GIVEN PASSAGE –

────────────────────

Although a sprawling security plan has been drawn up by federal, state and city governments, some activists have vowed a replay of 1968, when years of unrest over the American misadventure in Vietnam came to a head in Chicago. Then, as now, students took up the anti-war cause with campus protests, including at Columbia University in New York, where Hamilton Hall was occupied in both 1968 and 2024.

Read the rest at The Guardian.

ABC News: As Chicago braces for Democratic National Convention, concerns over safety mount.

With more than 50,000 people estimated to descend on Chicago next week for the Democratic National Convention, the city said it is prepared to make sure the week is a success, not just for visitors, but for city residents themselves.

“Our plan is to make sure we keep everyone within the city safe. We want this to be successful,” Chicago Police Superintendent Larry Snelling told an audience at the City Club of Chicago.

While thousands of protestors are expected in Chicago, Snelling said the city is better prepared than it was in 2020, when street protests following the murder of George Floyd in Minneapolis led to arsons, looting, and rioting downtown.

────────────────────

DATA SEGMENT –
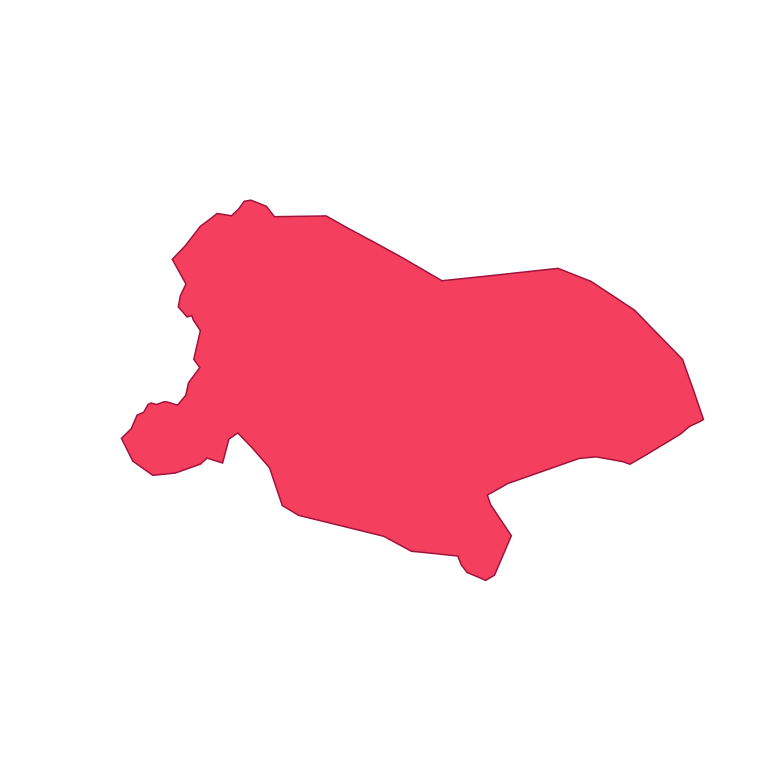 outline of Ad Diwaim, White Nile, Sudan, rotated 138°
{"feature_id": "16777658B64603280901749", "entity_name": "Ad Diwaim", "entity_type": "district", "adm_level": 2, "iso_a3": "SDN", "parent_name": "Sudan", "parent_adm1": "White Nile", "projection": "mercator", "projection_center": [31.891, 13.947], "detail": "fine", "context": "isolated", "style": "filled", "palette": "rose", "viewbox_px": 768, "rotation_deg": 138, "n_neighbors": 0, "source": "geoboundaries", "source_scale": "gbopen_adm2", "svg_char_len": 2559}
<svg xmlns="http://www.w3.org/2000/svg" viewBox="0 0 768 768"><g transform="rotate(138 384 384)"><path d="M440.2,170.7L439.9,170.0L429.8,168.0L390.9,186.0L385.5,223.0L381.5,232.3L358.3,227.1L288.8,198.1L275.2,188.0L258.7,166.8L254.9,159.8L238.4,156.3L197.1,148.4L187.5,148.1L185.3,148.0L173.2,144.4L170.3,143.9L160.6,166.6L158.7,170.9L157.4,174.2L147.8,197.4L145.7,202.3L145.8,205.2L146.3,218.4L146.4,220.1L147.2,240.1L147.4,244.4L147.6,249.9L147.9,258.7L148.4,271.2L148.5,271.6L148.6,272.1L148.9,273.5L149.1,274.0L149.3,274.9L149.6,276.1L150.8,280.5L151.5,283.1L153.3,290.4L153.7,291.9L154.8,296.1L155.7,299.4L156.9,304.0L158.3,309.4L158.4,309.7L160.3,317.3L161.2,320.5L161.5,321.8L161.8,322.4L165.5,329.8L167.4,333.6L171.0,340.9L171.7,342.2L175.7,350.4L177.3,353.5L178.1,354.0L182.4,357.2L191.8,364.0L201.8,371.2L203.1,372.1L207.6,375.4L208.0,375.7L214.4,380.3L219.6,384.0L224.3,387.4L226.8,389.2L233.1,393.8L237.7,397.1L238.4,397.6L245.2,402.6L248.1,404.7L252.9,408.2L255.8,410.3L263.9,416.2L267.8,419.0L268.7,419.7L269.8,420.5L270.4,420.9L271.8,421.9L272.7,424.7L273.6,427.5L275.4,432.9L276.1,435.2L277.5,439.6L277.9,440.7L278.2,441.9L279.0,444.2L279.8,446.8L280.2,447.9L280.7,449.7L280.8,450.0L281.1,450.8L282.7,455.8L283.0,456.7L284.7,462.2L285.2,463.7L285.8,465.4L286.9,468.6L287.4,470.0L288.1,472.2L288.4,473.0L291.3,481.2L295.2,492.4L295.6,493.7L296.9,497.3L297.0,497.7L298.2,500.8L299.7,504.9L301.8,510.9L303.4,515.2L304.0,516.9L305.9,522.1L306.1,522.7L306.9,525.0L308.4,529.4L309.4,532.3L309.7,533.3L310.5,535.6L312.0,540.2L314.1,546.3L314.5,547.6L319.2,551.7L322.3,554.4L330.0,561.1L330.2,561.3L332.9,563.7L336.0,566.4L339.1,569.1L342.0,571.6L345.6,574.8L353.3,581.5L353.5,581.7L353.1,586.7L353.0,588.1L352.6,594.1L352.5,594.7L352.9,595.4L353.8,597.3L357.2,604.3L359.9,609.7L360.5,610.1L365.6,613.3L366.3,613.2L375.0,611.3L383.6,611.1L384.8,611.1L385.7,612.2L389.4,616.8L393.6,622.0L393.9,622.4L394.0,622.4L401.9,622.9L415.1,624.1L439.0,619.7L457.9,618.3L464.3,590.8L476.4,585.8L485.3,578.9L485.5,565.6L481.1,563.4L482.9,559.1L484.8,546.5L497.4,537.7L508.9,529.6L509.9,519.5L528.5,515.7L538.8,508.3L551.6,506.4L557.0,515.6L559.2,517.9L566.7,520.9L569.8,525.7L573.0,526.7L581.4,523.8L588.3,526.1L601.7,519.9L615.5,519.3L622.3,494.7L616.9,470.8L598.7,457.5L574.1,447.3L565.1,447.3L556.8,433.3L536.0,446.9L525.4,445.4L524.7,425.4L525.1,398.3L533.0,380.1L540.9,361.7L535.3,343.4L486.1,271.0L475.6,241.4L468.2,233.3L444.3,206.8L447.6,197.8L448.4,188.4L441.9,174.5L440.2,170.8L440.2,170.7Z" fill="#f43f5e" stroke="#9f1239" stroke-width="1.5"/></g></svg>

────────────────────

THE PROBLEM –
Please answer these questions using the Chicago convention passage above:
1. Which Columbia University building was occupied in both 1968 and 2024?
2. How many people are estimated to come to Chicago for the Democratic National Convention?
3. To what audience did Larry Snelling speak about the city's plan?

SOLVED EXERCISE –
1. Hamilton Hall
2. More than 50,000
3. An audience at the City Club of Chicago